At one of his parents’ upscale dinner parties, Thomas reflects that “New York has lost its soul”—really just a deflective way of saying that he’s trying to find his own. Wherever his soul is, he thinks it’s found its mate in Mimi (Kiersey Clemons, who like Turner is definitely going places). Thomas is besotted after a one-night stand while she has withdrawn into the no-man’s-land of can’t-we-be-friends.

The Only Living Boy in New York opens in a literary manner, with a God’s-eye-view narrator introducing the characters and telling us their inner thoughts. The voice, growly with smoke and whiskey, sounds vaguely familiar, and the movie’s first surprise comes when we meet its owner: Thomas’ new neighbor W.F. Gerald (Jeff Bridges). Gerald gently shoulders his way into Thomas’ life, becoming a rumpled, boozy amalgam of a therapist, guru, and surrogate father.

Thomas needs the guidance; his life, without losing its diffident aimlessness, is about to get messy. Again like Ben Braddock, he drifts into sex with a woman far more worldly than he—only this time it’s not his girlfriend’s mother, it’s his father’s mistress.

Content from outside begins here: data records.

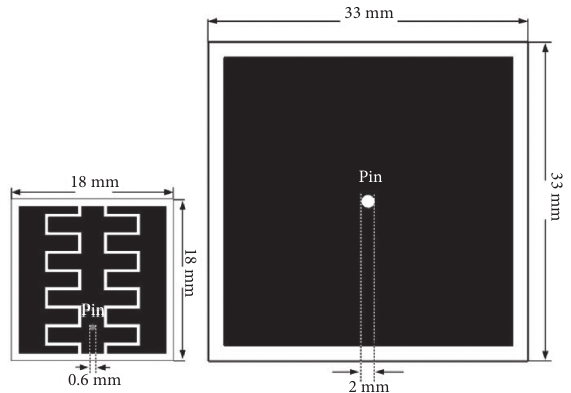
Figure 7: The dimension structure comparison between ICPW-EBG unit cell and M-EBG unit cell at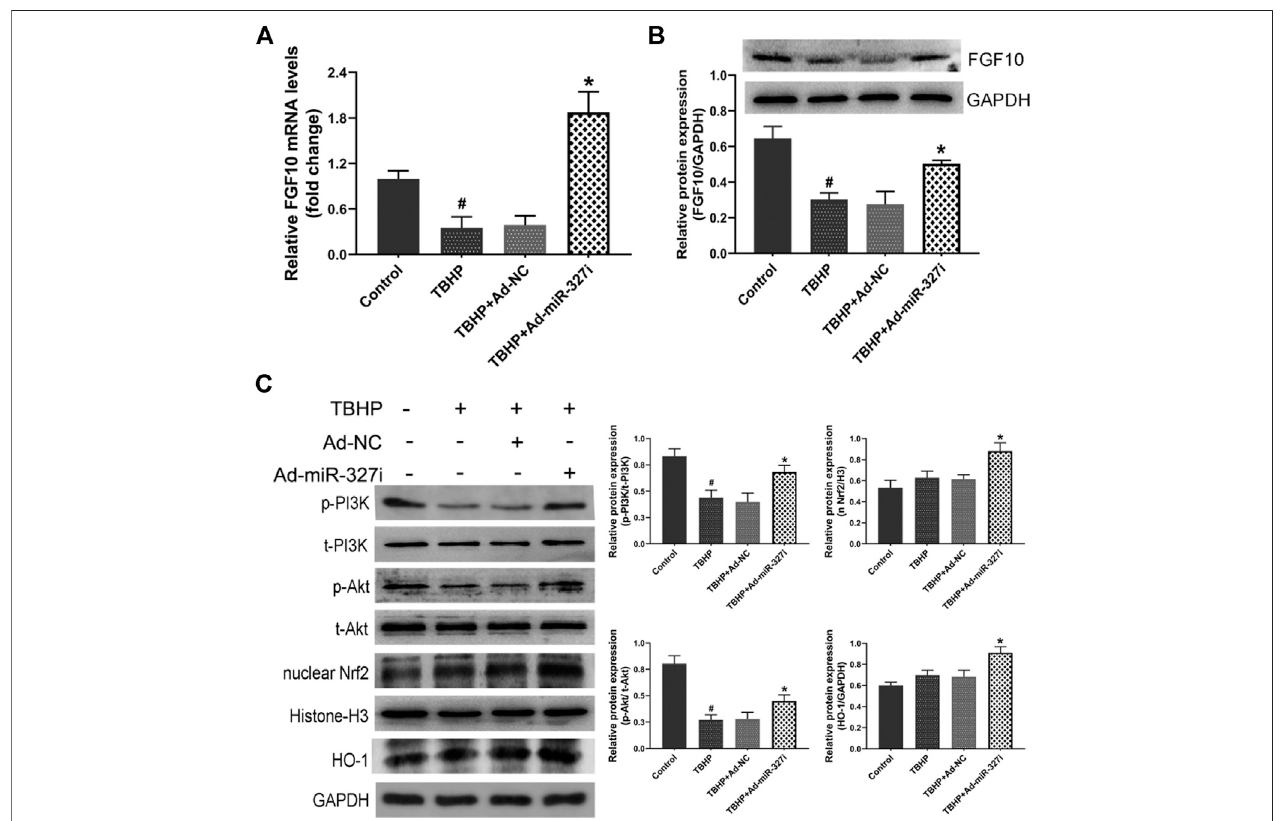
FIGURE 7 | Effects of downregulation of miR-327 on the FGF10/Akt/Nrf2 signaling pathway in TBHP-treated H9c2 cells. FGF10 mRNA and protein levels were detected by qRT-PCR and Western blot analysis after TBHP treatment (A, B) . Downstream protein p-PI3K and t-PI3K, t-Akt and p -Akt, antioxidant-related protein nucleusNrf2,andHO-1weremeasuredbytheWesternblotanalysisinH9c2cells (C) .Dataareexpressedasthemean ± SD( n (cid:2) 3);# p < 0.05versustheControlgroup; * p < 0.05 versus the Ad-NC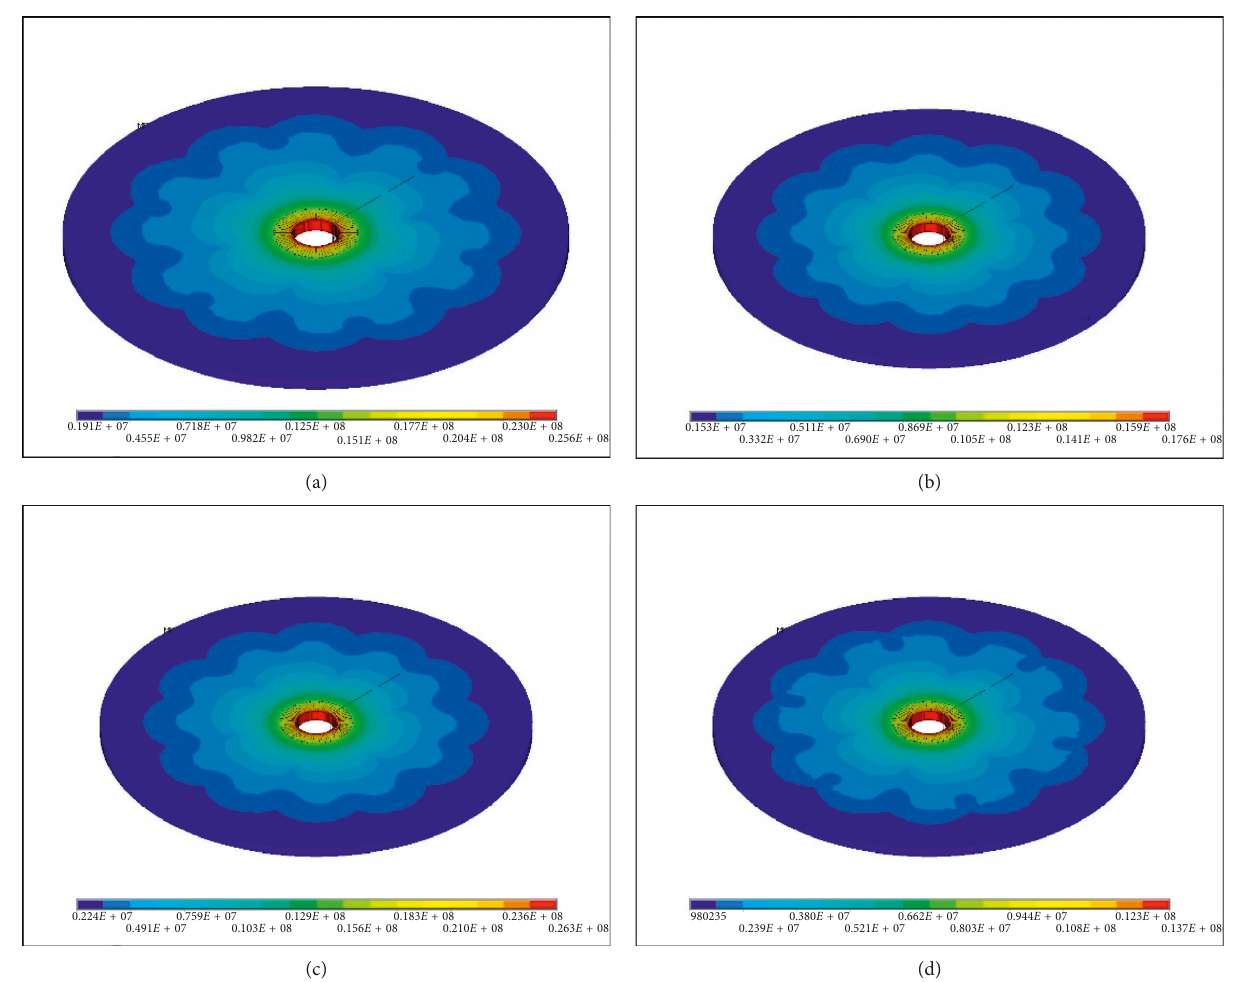
Figure 6: Mises stress distribution of the plate at different moments. (a) 1s. (b) 5 s. (c) 10 s. (d) 20s.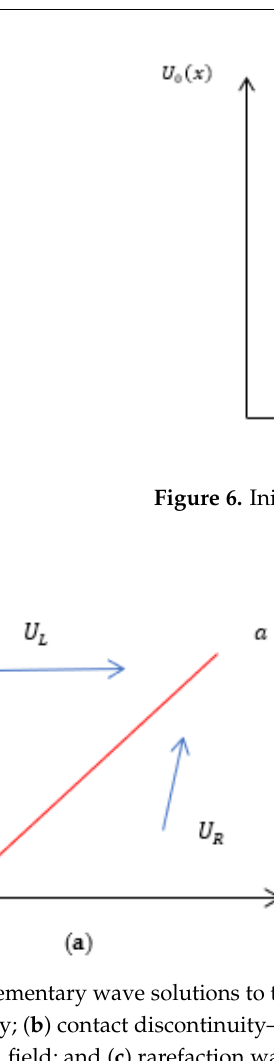
Figure 5. Solution of the Riemann problem in the physical space (top) and in the phase space (bottom) [9].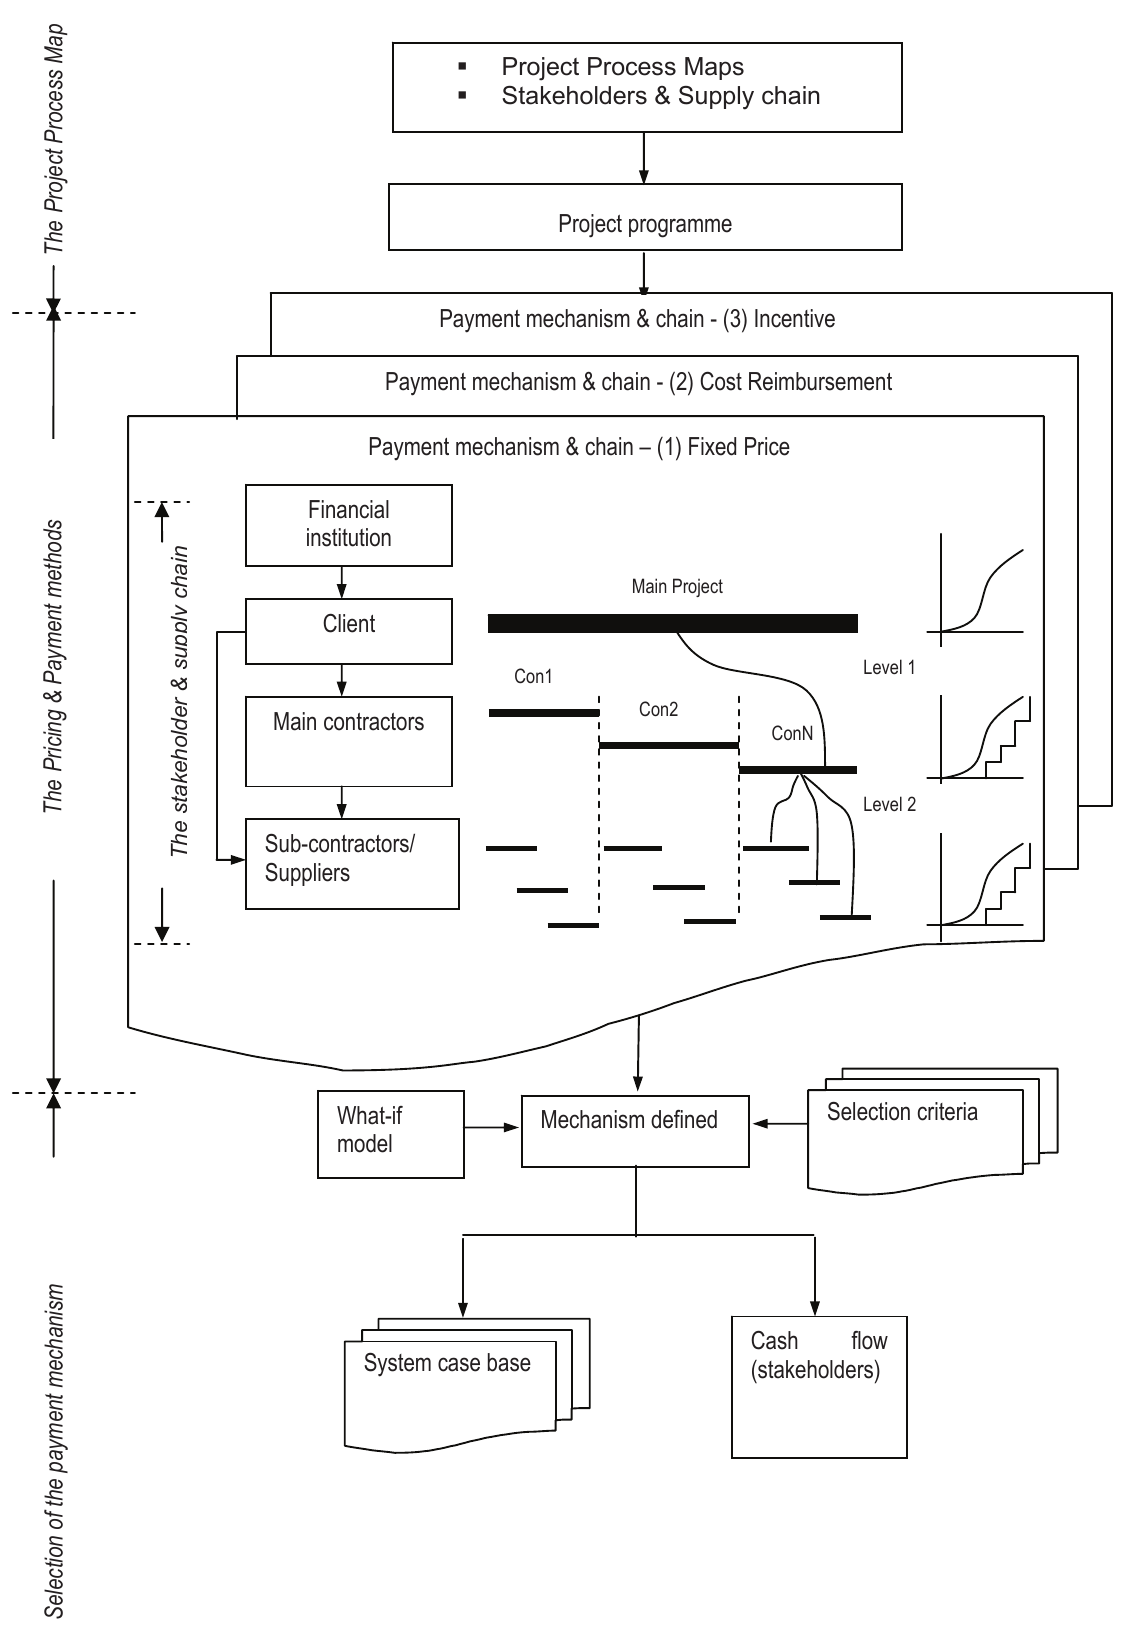
Figure 1. Methodology to select payment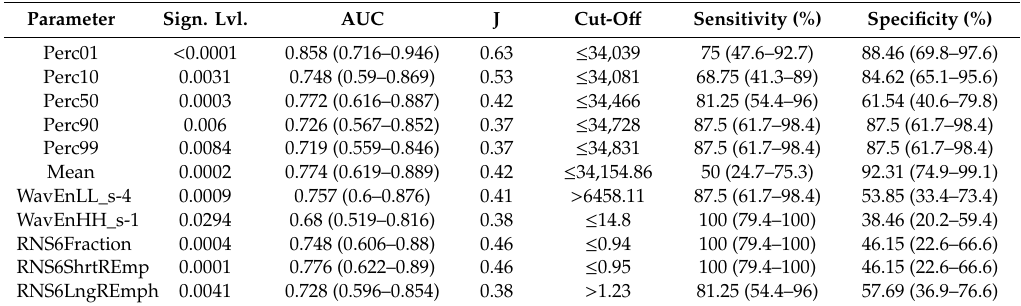
Table 3. Receiver operating characteristic (ROC) analysis results of the texture parameters in high-grade gliomas’ assessment.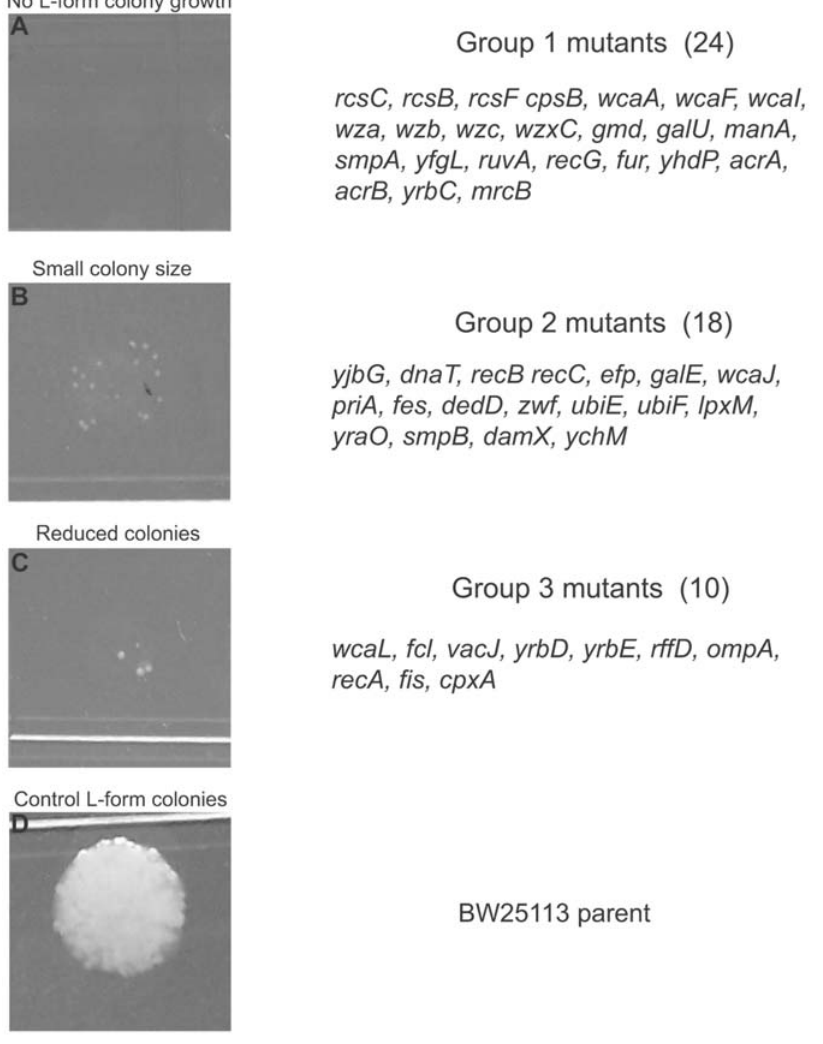
Figure 3. L-form colony phenotypes exhibited during screening of the E.coli Keio deletion mutant library. A No growth phenotype (Group 1) displayed by identified mutants on LIM. B Small colony size phenotype (Group 2) displayed by identified mutants on LIM. C Mutants showing reduced colony numbers (Group 3) on LIM. D E. coli BW25113 parent displaying numerous mucoid L-form colonies on LIM.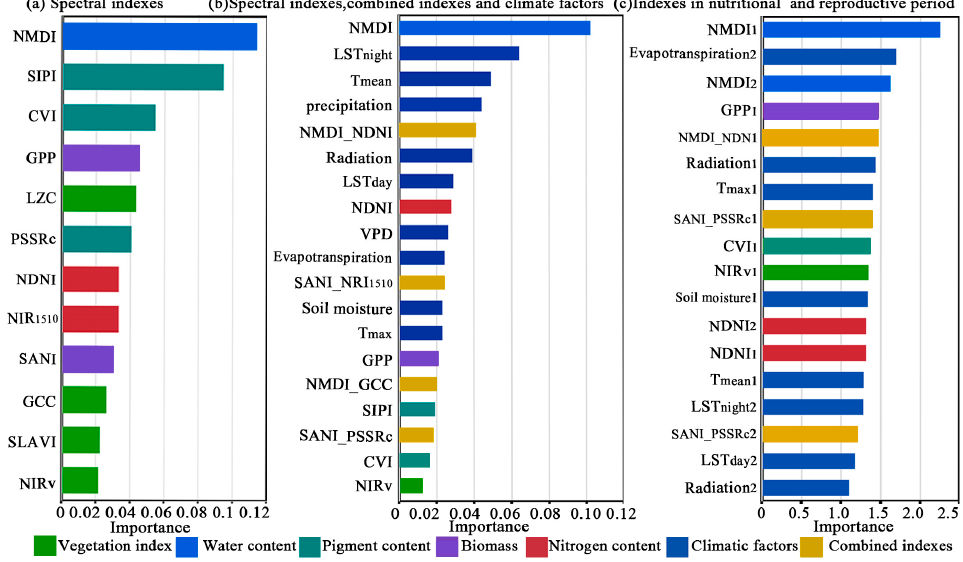
Figure 4. Importance ranking of the ( a ) spectral indexes, ( b ) three types of indexes (spectral indexes, combined indexes and climate factors) and ( c ) indexes for the vegetative and reproductive growth periods. Note: NMDI represents the value of the whole-growth period; NMDI 1 represents the value of the vegetative growth period; and NMDI 2 represents the value of the reproductive growth period.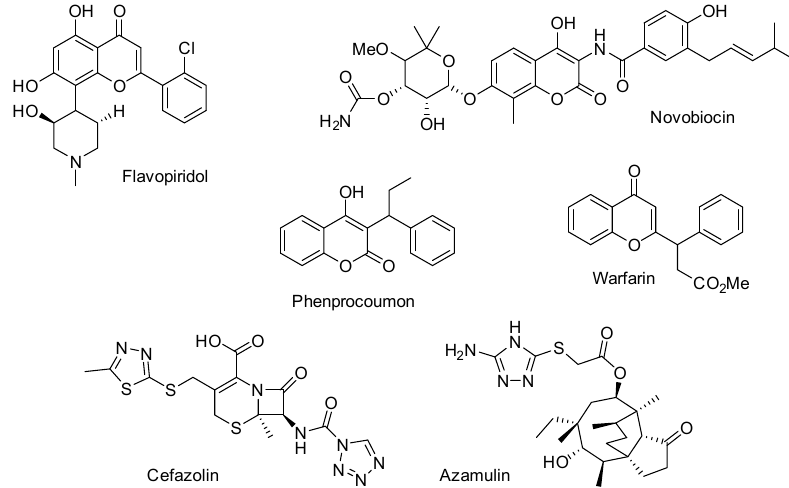
Figure 1. Representatives of clinically used coumarin and thiadiazole derivatives.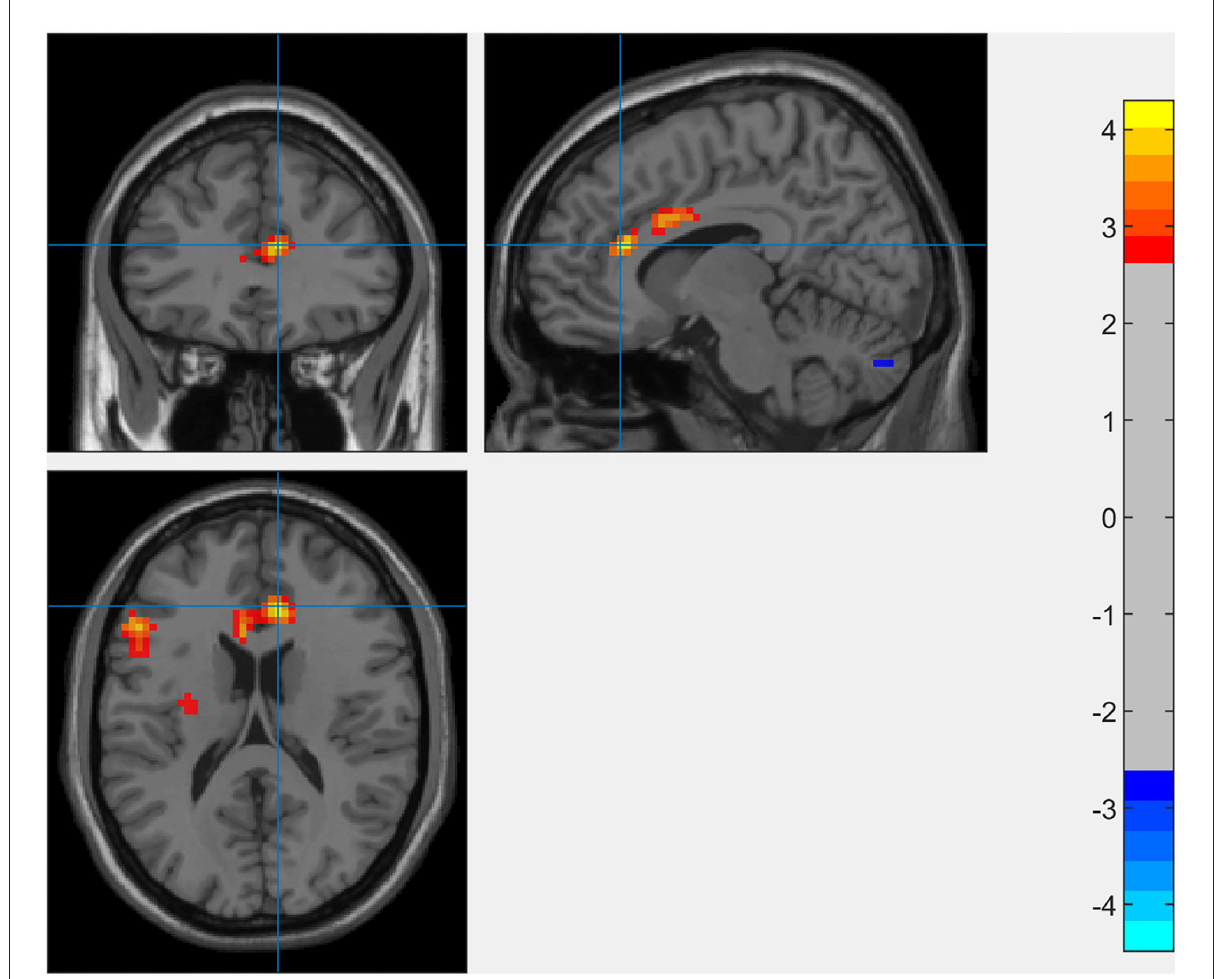
FIGURE3 Whole-brain analysis of the interaction between SCCS and SES when predicting spontaneous activation of the brain (GRF-corrected p < 0.005 at the voxel level with p < 0.05 at the cluster level).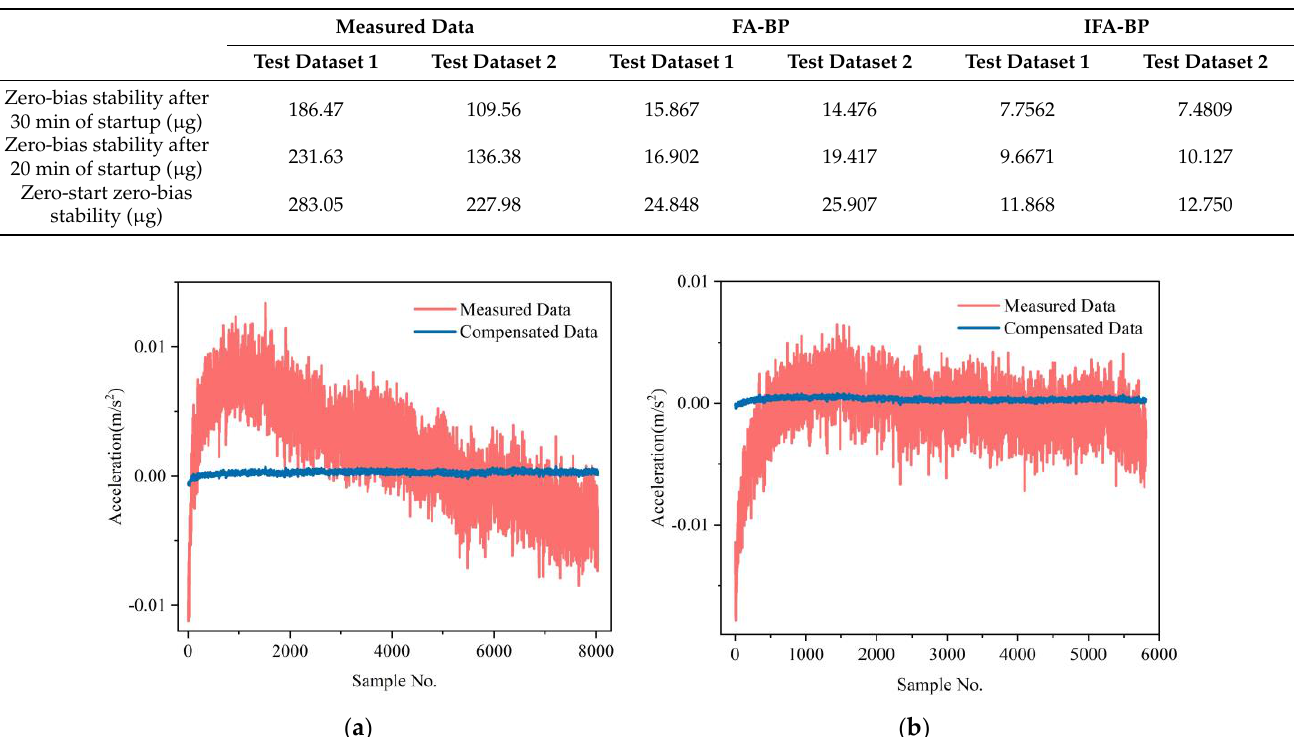
Table 1. Zero-bias stability at room temperature before and after compensation.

Her name is Johanna (Kate Beckinsale), and Thomas spots his dad nuzzling her across a crowded nightclub. He begins following—well, stalking—her. But this impulse to protect his mother soon becomes more complicated. Johanna confronts him (he’s not subtle about his surveillance); she more or less invites him to seduce her, and he complies.

Up to now Loeb and Webb (the director, not the character) have unfolded their story like a well-constructed novel. This is where we think we’ve figured it out, and it’s where they start trotting out the surprises. Some are plot points I won’t disclose, but the big one is the movie’s evolution from its neat literary constructs to the messy disorder of real life.

The Only Living Boy in New York may be studded with echoes of Simon & Garfunkel, Bob Dylan (“Visions of Johanna”), The Graduate, Woody Allen and Sundance TV, but it manages to synthesize all that into a personality of its own. There’s a kind of magic in that, and it’s a pleasure to watch it happen.